Texte à lire:
****************************************

Il est des graines qui poussent sagement là où on les plante. Il en est d’autres qui se laissent emporter sur le dos du vent en toute confiance. La belle aventure! À l’issue d’un long parcours dans les airs, elles atterrissent en douceur dans un sol accueillant. Dans une bonne terre, nettement plus riche que celle qu’elles ont quittée. Toutes les conditions sont réunies pour qu’elles deviennent de belles fleurs robustes aux couleurs chatoyantes. Alors elles se développent et poussent et fleurissent. C’est pour ça qu’elles sont là, de toutes façons. Pour profiter de cette chance.
Je fais partie de ces graines tombées du ciel. Et certains souvenirs me reviennent comme des flashes. Dans mon nouveau jardin, toutes les fleurs sont rouges. Je suis la seule violette. Ça me gêne un peu début. J’aimerais bien être comme les autres. Puis je comprends que ma différence est aussi une force. Alors je m’intègre harmonieusement. Mais ma terre d’origine, je n’en parle jamais. Je n’en rêve jamais. Parce que je pense que pour écrire une belle histoire, il faut forcément commencer sur une page vierge. Alors, à défaut de pouvoir les gommer, je nie les quelques gribouillis balbutiants qui me semblent entacher le début de mon cahier. Et puis cette terre, là-bas très loin, elle est tellement pauvre qu’elle aurait fait de moi une fleur toute vilaine et rachitique. Alors pourquoi y penser encore? La regretter? Sûrement pas. La découvrir? Inutile. Ma vie est ici. Et surtout, je ne veux pas que les gentils jardiniers qui prennent soin de moi pensent qu’il me manque quoi que ce soit alors qu’ils me donnent tout. Alors qu’ils sont ma pluie et mon soleil, qu’ils m’apportent lumière et chaleur, qu’ils me nourrissent et me protègent. Non, je suis une bonne et brave petite fleur. Je suis gratitude gratitude gratitude. Alors je me convaincs qu’il n’y a plus rien pour moi là-bas.

****************************************

Consignes:
#1 Relevez toutes les phrases interrogatives que contient le texte sur les graines.
#2 Répondez brièvement, d'après le texte sur les graines :
(a) Sur quoi certaines graines se laissent-elles emporter?
(b) De quelle couleur sont toutes les fleurs du nouveau jardin?
(c) Par quoi faut-il forcément commencer pour écrire une belle histoire?
#3 Reprenez le texte sur les graines à la suite de sa dernière phrase, dans le même ton.

****************************************

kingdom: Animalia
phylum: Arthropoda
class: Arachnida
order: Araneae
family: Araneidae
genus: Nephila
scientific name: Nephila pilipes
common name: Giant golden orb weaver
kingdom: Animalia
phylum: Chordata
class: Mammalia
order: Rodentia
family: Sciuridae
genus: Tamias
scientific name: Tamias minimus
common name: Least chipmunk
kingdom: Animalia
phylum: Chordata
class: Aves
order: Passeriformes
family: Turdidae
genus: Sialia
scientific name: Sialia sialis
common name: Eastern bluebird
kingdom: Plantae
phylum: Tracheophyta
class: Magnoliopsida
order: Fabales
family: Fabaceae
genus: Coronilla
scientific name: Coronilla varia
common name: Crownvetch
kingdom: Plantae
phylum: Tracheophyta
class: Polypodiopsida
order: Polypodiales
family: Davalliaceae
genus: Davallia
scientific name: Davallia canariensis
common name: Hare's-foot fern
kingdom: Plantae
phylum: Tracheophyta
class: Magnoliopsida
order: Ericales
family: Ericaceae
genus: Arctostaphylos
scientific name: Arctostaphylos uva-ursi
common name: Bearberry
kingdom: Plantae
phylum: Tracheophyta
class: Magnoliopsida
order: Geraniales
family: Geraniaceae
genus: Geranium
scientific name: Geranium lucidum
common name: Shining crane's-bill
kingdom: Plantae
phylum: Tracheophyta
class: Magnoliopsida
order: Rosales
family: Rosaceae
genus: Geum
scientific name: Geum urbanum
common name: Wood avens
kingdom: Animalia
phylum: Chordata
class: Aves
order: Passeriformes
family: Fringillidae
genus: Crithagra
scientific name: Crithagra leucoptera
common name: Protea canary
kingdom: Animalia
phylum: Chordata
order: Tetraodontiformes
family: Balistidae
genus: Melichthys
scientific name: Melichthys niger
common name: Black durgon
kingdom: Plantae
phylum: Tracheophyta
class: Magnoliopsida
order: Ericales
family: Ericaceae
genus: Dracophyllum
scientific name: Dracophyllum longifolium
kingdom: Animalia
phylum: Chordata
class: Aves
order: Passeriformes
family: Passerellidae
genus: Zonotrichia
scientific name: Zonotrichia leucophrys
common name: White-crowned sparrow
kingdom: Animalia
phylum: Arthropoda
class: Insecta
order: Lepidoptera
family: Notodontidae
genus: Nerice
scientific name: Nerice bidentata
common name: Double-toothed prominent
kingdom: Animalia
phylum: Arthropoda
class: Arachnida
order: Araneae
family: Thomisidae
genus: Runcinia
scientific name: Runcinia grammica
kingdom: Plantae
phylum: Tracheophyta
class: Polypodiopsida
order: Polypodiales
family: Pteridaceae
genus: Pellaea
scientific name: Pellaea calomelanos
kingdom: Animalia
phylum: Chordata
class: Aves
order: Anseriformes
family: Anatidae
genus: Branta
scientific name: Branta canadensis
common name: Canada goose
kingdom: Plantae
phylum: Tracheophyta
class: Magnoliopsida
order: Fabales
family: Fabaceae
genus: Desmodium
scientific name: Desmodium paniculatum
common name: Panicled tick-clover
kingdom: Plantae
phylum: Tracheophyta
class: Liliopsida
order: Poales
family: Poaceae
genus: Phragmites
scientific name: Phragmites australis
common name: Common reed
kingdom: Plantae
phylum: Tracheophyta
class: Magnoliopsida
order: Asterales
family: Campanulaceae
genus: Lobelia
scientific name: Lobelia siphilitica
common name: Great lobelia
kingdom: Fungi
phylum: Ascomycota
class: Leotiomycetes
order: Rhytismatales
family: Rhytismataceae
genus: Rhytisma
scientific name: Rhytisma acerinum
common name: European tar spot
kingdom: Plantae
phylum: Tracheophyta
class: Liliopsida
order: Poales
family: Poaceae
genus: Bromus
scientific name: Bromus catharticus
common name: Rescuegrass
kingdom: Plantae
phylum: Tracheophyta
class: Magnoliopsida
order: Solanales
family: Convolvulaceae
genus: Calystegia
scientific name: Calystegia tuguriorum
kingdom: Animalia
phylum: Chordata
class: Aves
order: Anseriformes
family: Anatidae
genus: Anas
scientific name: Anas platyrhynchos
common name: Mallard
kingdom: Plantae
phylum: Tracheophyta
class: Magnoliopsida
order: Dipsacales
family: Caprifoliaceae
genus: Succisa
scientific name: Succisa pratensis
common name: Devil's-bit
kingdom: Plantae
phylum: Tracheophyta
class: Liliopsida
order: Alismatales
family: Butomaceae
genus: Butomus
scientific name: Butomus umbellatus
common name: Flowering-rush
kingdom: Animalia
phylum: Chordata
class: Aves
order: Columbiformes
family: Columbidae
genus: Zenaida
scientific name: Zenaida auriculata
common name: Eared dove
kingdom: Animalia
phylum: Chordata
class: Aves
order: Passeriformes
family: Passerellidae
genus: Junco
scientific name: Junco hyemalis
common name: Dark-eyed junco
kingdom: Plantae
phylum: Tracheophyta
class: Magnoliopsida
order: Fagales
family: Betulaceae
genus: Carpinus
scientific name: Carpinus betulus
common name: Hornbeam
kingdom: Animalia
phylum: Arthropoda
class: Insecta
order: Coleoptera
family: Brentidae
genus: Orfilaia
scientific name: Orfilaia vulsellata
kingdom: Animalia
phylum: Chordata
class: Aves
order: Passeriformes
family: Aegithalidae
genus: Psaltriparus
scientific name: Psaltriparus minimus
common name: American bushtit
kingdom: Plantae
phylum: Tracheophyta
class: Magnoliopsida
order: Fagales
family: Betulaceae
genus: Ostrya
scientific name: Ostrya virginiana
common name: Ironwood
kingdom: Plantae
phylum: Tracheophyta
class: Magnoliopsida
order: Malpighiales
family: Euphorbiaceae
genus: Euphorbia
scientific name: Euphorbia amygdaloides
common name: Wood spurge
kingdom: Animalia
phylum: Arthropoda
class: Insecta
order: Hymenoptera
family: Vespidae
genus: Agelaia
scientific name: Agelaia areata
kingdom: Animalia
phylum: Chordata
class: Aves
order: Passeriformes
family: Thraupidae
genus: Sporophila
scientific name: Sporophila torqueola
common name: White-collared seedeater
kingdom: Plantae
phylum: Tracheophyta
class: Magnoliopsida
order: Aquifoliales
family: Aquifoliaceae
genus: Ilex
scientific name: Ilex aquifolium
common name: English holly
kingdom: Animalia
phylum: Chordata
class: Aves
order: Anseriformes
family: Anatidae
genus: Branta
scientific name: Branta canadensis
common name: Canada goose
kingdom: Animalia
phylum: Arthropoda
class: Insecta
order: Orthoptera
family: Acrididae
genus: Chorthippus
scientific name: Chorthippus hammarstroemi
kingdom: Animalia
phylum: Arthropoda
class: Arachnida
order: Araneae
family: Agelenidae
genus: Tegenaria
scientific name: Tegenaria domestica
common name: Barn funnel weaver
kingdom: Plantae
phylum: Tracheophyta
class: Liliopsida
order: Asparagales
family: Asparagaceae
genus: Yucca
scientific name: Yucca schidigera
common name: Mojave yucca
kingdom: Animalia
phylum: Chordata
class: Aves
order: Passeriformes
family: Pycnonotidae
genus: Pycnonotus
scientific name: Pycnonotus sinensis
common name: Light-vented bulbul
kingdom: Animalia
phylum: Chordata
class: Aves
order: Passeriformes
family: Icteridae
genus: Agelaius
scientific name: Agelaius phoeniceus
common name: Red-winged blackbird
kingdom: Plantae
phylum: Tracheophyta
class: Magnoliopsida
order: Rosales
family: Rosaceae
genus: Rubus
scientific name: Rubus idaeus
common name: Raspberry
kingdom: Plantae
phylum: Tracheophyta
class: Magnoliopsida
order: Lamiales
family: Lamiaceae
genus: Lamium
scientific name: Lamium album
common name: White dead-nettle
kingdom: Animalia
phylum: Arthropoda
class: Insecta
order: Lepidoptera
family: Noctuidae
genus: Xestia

****************************************

Corrigé:
#1
« Alors pourquoi y penser encore? »
« La regretter? »
« La découvrir? »

#2
(a) Sur le dos du vent.
(b) Elles sont toutes rouges.
(c) Par une page vierge.

#3
Mais au fil des ans, les choses évoluent. Je suis une plante solide et robuste désormais. Voilà presque quarante ans que je m’épanouis dans mon environnement. J’ai des racines profondes et j’abrite sous mes pétales deux petites fleurs de couleur bordeaux. J’ai connu des printemps doux comme de la soie et des automnes multicolores mais aussi des étés arides et des hivers rigoureux. J’ai bravé quelques orages et l’une ou l’autre tempête. Mais j’ai toujours su me redresser. Puis vient un moment où j’ai l’impression d’avoir fait le tour de moi-même. Tout est en ordre. Sauf un petit trou. Un petit vide que je croyais avoir colmaté mais qui ne l’est visiblement pas. Il y a là l’appel des îles et des rizières. Mais je n’ai pas envie de l’entendre alors je me bouche les oreilles. J’ai autre chose à faire que de rêver à un pays fantôme. Et pourtant, ma terre m’invite. Oh, elle reste discrète et douce. Elle ne crie pas, elle n’ordonne pas. Elle se contente de chanter. Un chant profond et intense. Une symphonie de gazouillis et de vagues, de rires et de carillons. Alors cette musique gagne mes oreilles, puis ma tête, puis mon cœur, puis mes tripes. Comment y résister? Et d’ailleurs, pourquoi y résister? Mes arguments d’antan me semblent dérisoires.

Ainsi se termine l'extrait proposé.